Grazie a una sterminata bibliografia comparata, a un enorme massa di dati e documentazione, a una limpida riflessione critica globale lo storico Walter Scheidel (Vienna, 1966), nato e formatosi in Austria, poi dal 1999 trasferitosi negli Usa e da tempo docente presso l’autorevole californiana Stanford University, studia alcuni nessi cruciali per comprendere la distribuzione delle risorse materiali all’interno delle società, lasciando consapevolmente in secondo piano alcune questioni definibili oggi come geopolitica: gli aspetti climatico-geografico-ecologici e la disuguaglianza fra le nazioni. Due sono le metriche di base utilizzate: il coefficiente o indice di Gini (ben noto agli scienziati economisti), le percentuali totali di reddito di mercato e netto (disponibile) o di ricchezza (aggiornate da Piketty e ben note agli scienziati sociali). A ragionare di disuguaglianza è però primariamente uno storico, non un filosofo o economista o giurista o sociologo, questo è il grande interesse culturale del volume. Tanto più che la scansione narrativa opportunamente non si condiziona a una convenzionale cronologia. La prima corposa parte segue l’evoluzione della disuguaglianza dall’epoca dei nostri antenati primati fino agli inizi del XX secolo.

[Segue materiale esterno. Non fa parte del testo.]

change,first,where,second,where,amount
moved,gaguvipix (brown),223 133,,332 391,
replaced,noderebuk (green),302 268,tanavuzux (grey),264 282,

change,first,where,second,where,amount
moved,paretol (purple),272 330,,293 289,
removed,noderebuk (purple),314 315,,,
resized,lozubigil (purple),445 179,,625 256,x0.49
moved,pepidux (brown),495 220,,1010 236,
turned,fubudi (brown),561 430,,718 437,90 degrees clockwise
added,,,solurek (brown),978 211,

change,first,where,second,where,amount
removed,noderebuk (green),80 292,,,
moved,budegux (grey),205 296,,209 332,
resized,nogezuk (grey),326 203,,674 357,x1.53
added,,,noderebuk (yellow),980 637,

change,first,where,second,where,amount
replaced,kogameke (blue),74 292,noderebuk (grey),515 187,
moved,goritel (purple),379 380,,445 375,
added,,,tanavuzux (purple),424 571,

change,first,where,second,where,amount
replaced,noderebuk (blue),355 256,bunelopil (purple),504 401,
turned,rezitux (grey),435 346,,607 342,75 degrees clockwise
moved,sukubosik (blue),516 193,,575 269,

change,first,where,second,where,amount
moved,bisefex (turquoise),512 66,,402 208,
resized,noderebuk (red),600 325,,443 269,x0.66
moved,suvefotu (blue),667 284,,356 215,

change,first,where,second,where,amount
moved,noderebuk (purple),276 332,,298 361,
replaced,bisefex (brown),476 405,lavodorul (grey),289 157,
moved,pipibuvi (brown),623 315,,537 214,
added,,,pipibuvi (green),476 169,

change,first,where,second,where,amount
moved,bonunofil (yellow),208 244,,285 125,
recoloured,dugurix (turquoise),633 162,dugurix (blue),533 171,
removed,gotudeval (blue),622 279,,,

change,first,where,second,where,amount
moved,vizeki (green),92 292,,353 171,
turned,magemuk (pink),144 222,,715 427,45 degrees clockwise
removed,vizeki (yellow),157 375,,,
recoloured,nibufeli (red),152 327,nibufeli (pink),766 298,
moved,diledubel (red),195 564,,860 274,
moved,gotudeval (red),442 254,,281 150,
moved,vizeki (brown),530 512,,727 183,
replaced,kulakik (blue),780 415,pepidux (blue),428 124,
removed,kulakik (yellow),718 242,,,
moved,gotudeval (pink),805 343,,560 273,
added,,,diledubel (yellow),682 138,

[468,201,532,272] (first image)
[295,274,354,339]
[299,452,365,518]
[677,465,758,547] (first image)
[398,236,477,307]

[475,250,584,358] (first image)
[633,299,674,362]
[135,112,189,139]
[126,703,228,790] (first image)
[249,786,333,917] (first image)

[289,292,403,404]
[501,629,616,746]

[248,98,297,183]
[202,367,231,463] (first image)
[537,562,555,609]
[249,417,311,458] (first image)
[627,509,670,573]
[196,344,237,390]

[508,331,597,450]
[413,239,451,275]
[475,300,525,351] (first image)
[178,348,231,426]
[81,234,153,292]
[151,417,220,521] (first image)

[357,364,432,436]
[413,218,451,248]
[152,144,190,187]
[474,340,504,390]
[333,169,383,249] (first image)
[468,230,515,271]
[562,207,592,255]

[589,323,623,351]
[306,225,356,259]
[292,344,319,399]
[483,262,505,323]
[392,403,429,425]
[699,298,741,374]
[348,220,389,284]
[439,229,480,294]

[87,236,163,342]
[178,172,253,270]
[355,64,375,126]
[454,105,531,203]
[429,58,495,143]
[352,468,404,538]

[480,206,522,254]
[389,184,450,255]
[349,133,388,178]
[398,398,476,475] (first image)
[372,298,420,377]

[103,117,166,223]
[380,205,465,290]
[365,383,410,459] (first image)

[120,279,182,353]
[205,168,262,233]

Le successive parti trattano dei quattro differenti tipi di shock, la seconda (guerre) e la terza (rivoluzioni) affrontando subito di petto il cruento Novecento e risalendo poi indietro nel tempo per cercare eventuali simili antecedenti. La quarta parte esamina specifici casi storici di fallimento dello stato e di collasso sistemico (moderni o antichi). Egualmente la quinta parte documenta esempi molto o poco conosciuti (comunque ad ampia distanza per tempi e luoghi) di mortalità epidemica di massa. Arriviamo così alle domande contemporanee: esistono o possono esistere fattori alternativi (ovvero non violenti) per ridurre le disuguaglianze (sesta parte)? Che cosa ci riserva o potrebbe riservarci il futuro (settima)? Forse le risposte non ci piaceranno, però è meglio valutarle con attenzione. Manca purtroppo un indice degli argomenti (solo i nomi propri), inevitabilmente di migrazioni spesso si parla (più o meno forzate esse stesse).

 

Alejo Carpentier

«L’arpa e l’ombra»

traduzione di Linda Verna; con una nota di Angelo Morino (originale 1979)

Sellerio

250 pagine, 14 euro

Europa e Americhe. Dopo il 1492. Alejo Carpentier (Losanna, 1904 – Parigi, 1980) è stato giornalista, musicologo e grandissimo scrittore cubano. Crebbe a l’Avana, Cuba è sempre stata la sua patria, identificandosi con i valori afrocubani e poi della rivoluzione castrista. Non tutta la sua enorme produzione letteraria è stata tradotta in italiano e Sellerio sta opportunamente recuperando il meglio. Questo originale romanzo storico, “El arpa y la sombra” del 1979 (un anno prima della morte), già pubblicato da Editori Riuniti (1981) ed Einaudi (1993), suggerisce ai non europei di riappropriarsi di parte della loro vicenda: parla dei continenti e dei popoli ai lati dell’Atlantico per il tramite del buon Cristoforo Colombo (quasi una biografia, comunque senza agiografia), un navigatore che sapeva che le terre a ovest erano già state raggiunte, che aveva interessi economici e che non meritava la beatificazione cristiana proposta nell’Ottocento da papa Pio IX e Leone XIII (poi non concessa).